Recalls Ed Golos, a friend and fellow primate researcher: “All of us work really hard. But Jamie was very focused and very dedicated to achieving his goal. He’s had a vision that he’s followed through on that this will be an immense opportunity.”

Diversions and success

Thomson, 42, married and the father of two small children, engages in some of his favorite pastimes: hang gliding, kayaking and playing with his many pets.

When he struck pay dirt in 1995 and was able to derive a stable line of embryonic stem cells from rhesus monkeys, he was buoyed by success. But so were the Australian team members, who gained new hope that they could do the same for human stem cells.

Thomson’s next move was to try to derive human stem cells from discarded human embryos. But he had a dilemma. Some people objected to such research. Was it ethical?

He asked for help from the University of Wisconsin’s Institutional Review Board, which tussles with such ethical questions before allowing experiments to proceed or quashing them.

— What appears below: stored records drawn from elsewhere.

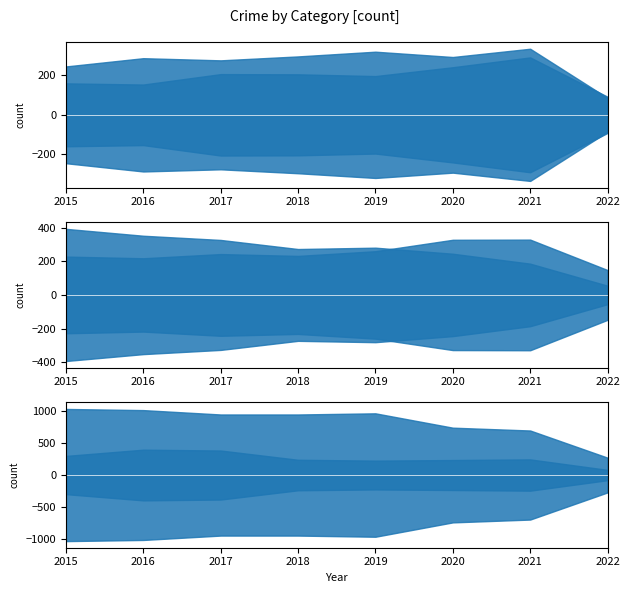

What is the difference between the highest and lowest values at 2021?

506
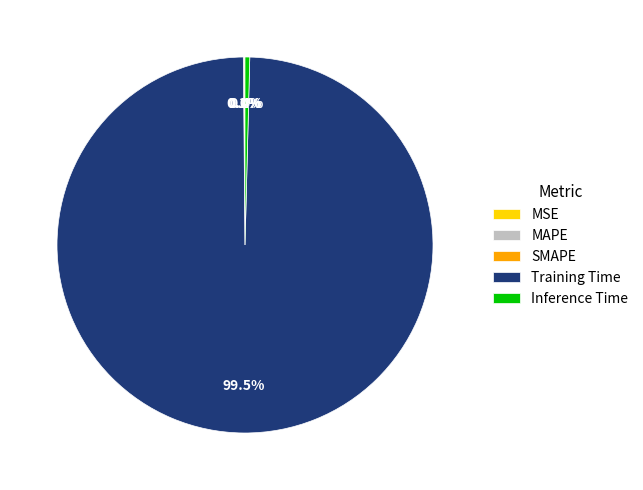

Is there any slice that represents more than half of the pie?

Yes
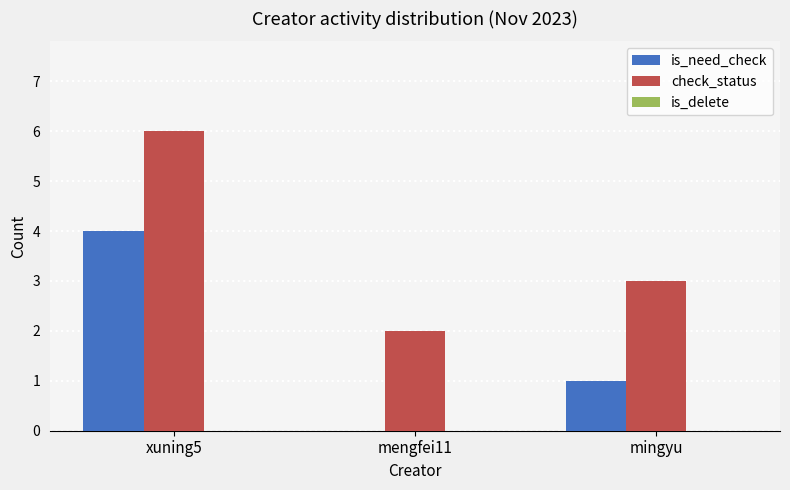

What is the sum of all is_need_check values?

5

“We had a lot of discussions about this,” said Dr. Norman C. Fost, a professor of pediatrics and a board member. “We pointed out that government-appointed committees in Canada, Great Britain and the U.S. found that the use of surplus embryos with proper consent was morally and legally acceptable. Finally we concluded that it didn’t violate any clear moral obligations to embryos that otherwise were about to be discarded.”

Meanwhile, the Australian group had doubled its efforts. They still had frustrating setbacks but by 1998 they had two human cell lines growing. These multiplied and filled the petri dishes to overflowing but still retained the powers of stem cells.

But before they could finish writing their paper, the journal Science published Thomson’s account of how he had for the first time grown stable cultures of human stem cells.

Four days later, the Proceedings of the National Academy of Science published a report from John Gearhart of Johns Hopkins University saying that he had derived stable lines that seemed to have all of the powers of human embryonic stem cells. Gearhart, who had obtained his cells from aborted fetuses, had also been funded by Geron.

Thomson’s claim to victory came only after he had watched and waited for six months to make sure that his self-renewing stem cell lines had passed all the tests.

“That’s when we said, `Hey, we’ve got it.’ By then for me it was a feeling of tired relief, more than any kind of ecstasy. We had done a lot of work to try to get them to that point.”

Hurdles still remain. For one thing, little is known about how stem cells differentiate into specialized cells, Thomson said. The scientists hope to find the chemical controls that would allow them to choose what kind of cells to make, such as cells of the liver or of the blood.

What’s been accomplished so far is only the beginning of Thomson’s vision: “It does not mean there will be therapies in the clinic tomorrow. I think stem cells can revolutionize human medicine, but it’s going to be a long, drawn-out process.”